Kann eine OP-Maske als Atemschutz eingesetzt werden?

Um diese Frage zu beantworten, müssen wir die Bauart der Masken betrachten.

OP-Masken bzw. MNS (Mund-Nasen-Schutz) bestehen meistens aus einem zweilagigen Vliesstoff mit einem Filter in Form eines Tuchs. Auf dem Markt werden sie gerne als 3-lagig bezeichnet. Ein dichter Abschluss zwischen Gesicht und Maske kann bei dieser Bauart nicht gewährleistet werden, denn ein Teil der Atemluft erreicht die Atemwege von der Seite her, ohne die Maske zu passieren.

Medizinischer Mund-Nasen-Schutz oder OP-Masken wurden konzipiert, um Patienten vor der Ansteckung durch den Träger zu schützen. OP-Masken werden hauptsächlich in Operationsräumen eingesetzt, um zu verhindern, dass Aerosole der Operateure zum Patienten, bzw. auf den Operationstisch gelangen. Sie dienen also dem Schutz des Patienten und nicht dem Schutz ihres Trägers.

Auch eine nach EN14683 zertifizierte OP-Maske ist zwar dem Medizinproduktegesetz konform, jedoch erfüllt sie nicht die Anforderungen der EU-Richtlinie für persönliche Schutzausrüstung.

Atemschutzmasken dagegen bestehen meistens ganz aus Filtermaterial. Sie sind meist vorgeformt oder aus mehreren Teilen zusammengesetzt. Dadurch umschließen die Atemschutzmasken Mund und Nase, sodass die Atemluft durch den Filter strömen muss.

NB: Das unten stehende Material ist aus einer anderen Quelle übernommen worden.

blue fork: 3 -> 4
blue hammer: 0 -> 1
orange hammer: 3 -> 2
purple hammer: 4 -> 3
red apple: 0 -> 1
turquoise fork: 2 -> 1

Atemschutzmasken wurden konzipiert, um den Träger vor Aerosolen, Keimen und Viren zu schützen. Sie gehören ausschließlich der Kategorie 3 der persönlichen Schutzausrüstung (PSA) an. Nach der Richtlinie 89/686/EWG für persönlichen Schutzausrüstung dürfen Atemschutzmasken nur in den Verkehr gebracht werden, wenn sie von einer benannten Prüfstelle einer Baumusterprüfung (hier EN149) und zusätzlich einer Produktionsüberwachung unterzogen werden. Anwender erkennen diese durch ein CE-Symbol mit einer vierstelligen Kennziffer und Nennung der angewandten Norm auf dem Produkt.

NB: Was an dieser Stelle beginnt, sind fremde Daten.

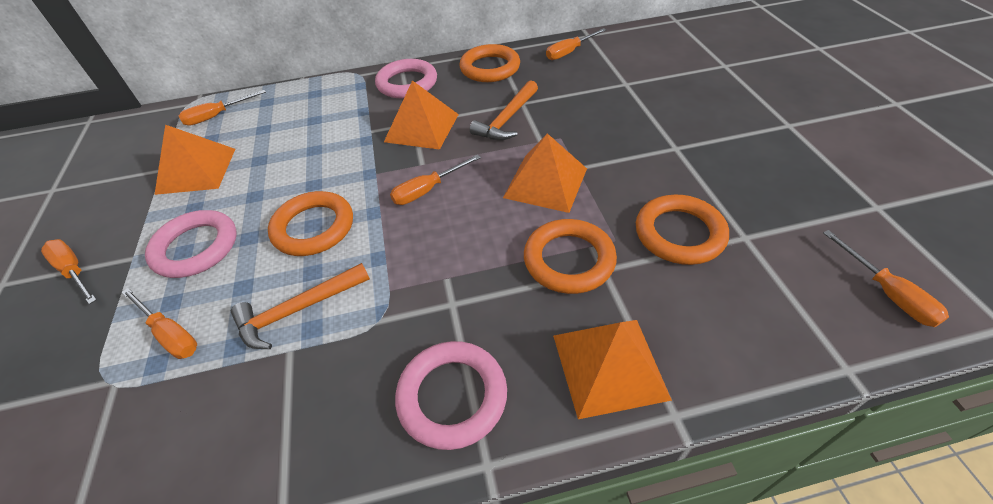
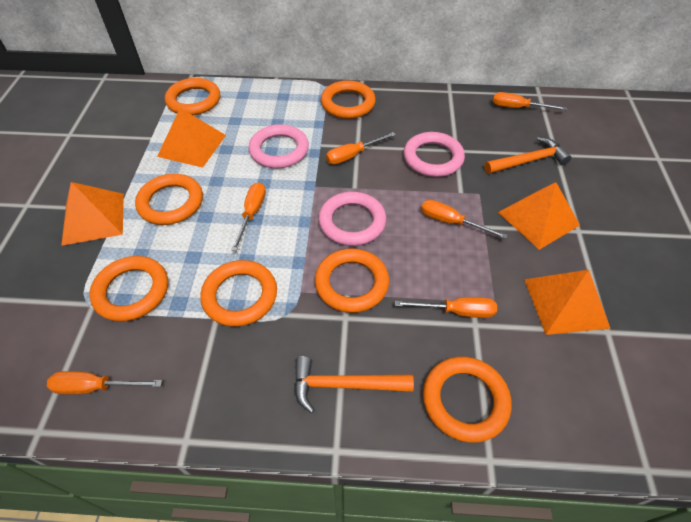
orange ring: 4 -> 7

Auf dem Markt gibt es eine Fülle unterschiedlicher Produkte, die sich nicht nur im Preis, sondern auch in den Eigenschaften deutlich voneinander unterscheiden. Leider wird der Mund-Nasen-Schutz fälschlicherweise auch gerne als günstiger Atemschutz angeboten. Häufig wird dem Anwender suggeriert, dass manche OP-Masken den strengeren Anforderungen der EN 149 entsprechen. Die entsprechenden Kennzeichnungen fehlen jedoch völlig.

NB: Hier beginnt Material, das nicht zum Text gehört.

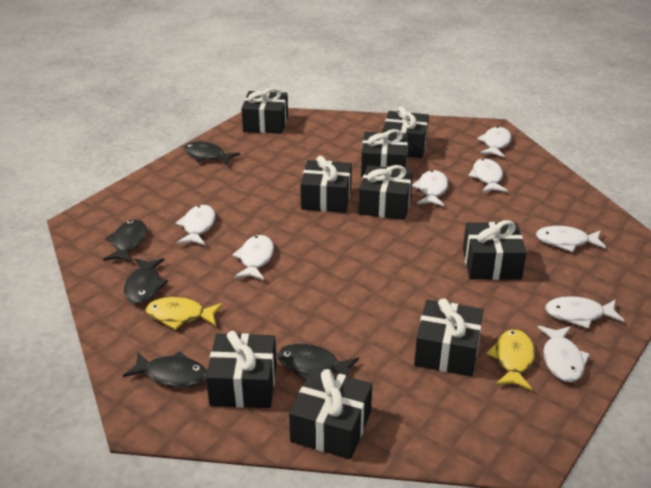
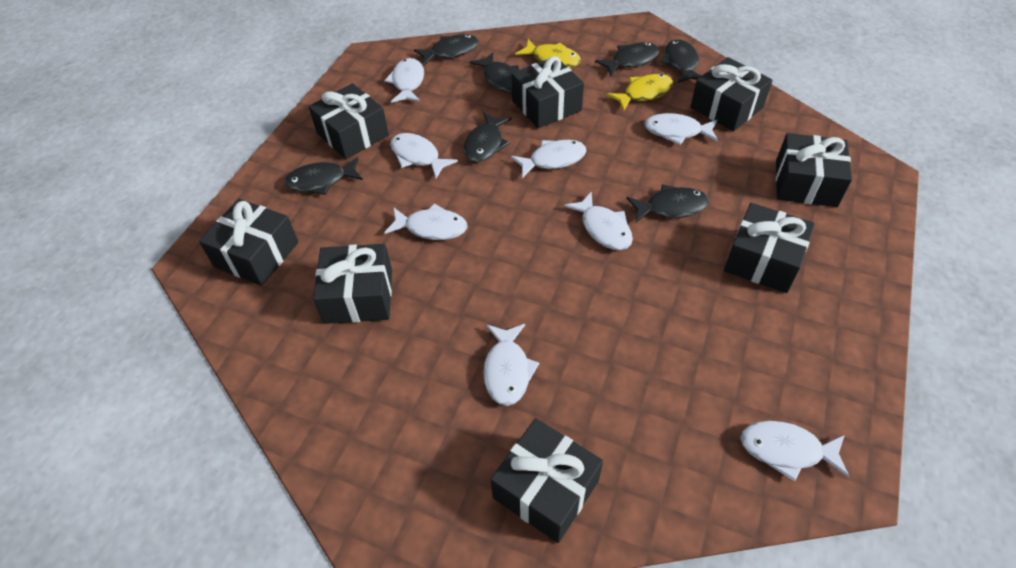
black fish: 5 -> 7
black gift: 9 -> 8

Es werden aber auch zum Schutz des Trägers speziell konzipierte OP-Masken angeboten, die nach EN 149 zertifiziert sind. Diese OP-Masken wurden so gebaut, dass sie den Mund und die Nase tatsächlich umschließen. Diese entsprechen der Kategorie 3 der Richtlinie für persönlichen Schutzausrüstung. Daher ist eine Baumusterprüfung durch eine benannte Prüfstelle erforderlich. Eine EG-Baumusterprüfbescheinigung muss vorhanden sein. Auf dem Produkt muss die angewendete Norm und die Schutzklasse sowie das CE-Kennzeichen mit der vierstelligen Kennziffer angebracht sein. Ist dies nicht der Fall, darf dieses Produkt nicht als Atemschutzmaske angeboten werden.

Fazit: OP-Masken bzw. MNS (Mund-Nasen-Schutz) in Form eines Tuchs sind kein Atemschutz im Sinne der persönlichen Schutzausrüstung (Richtlinie 89/686/EWG).

Wenn der Hersteller dies so behauptet, muss er dies mit einer EG-Baumusterprüfbescheinigung nachweisen und das Produkt gemäß EN 149 kennzeichnen.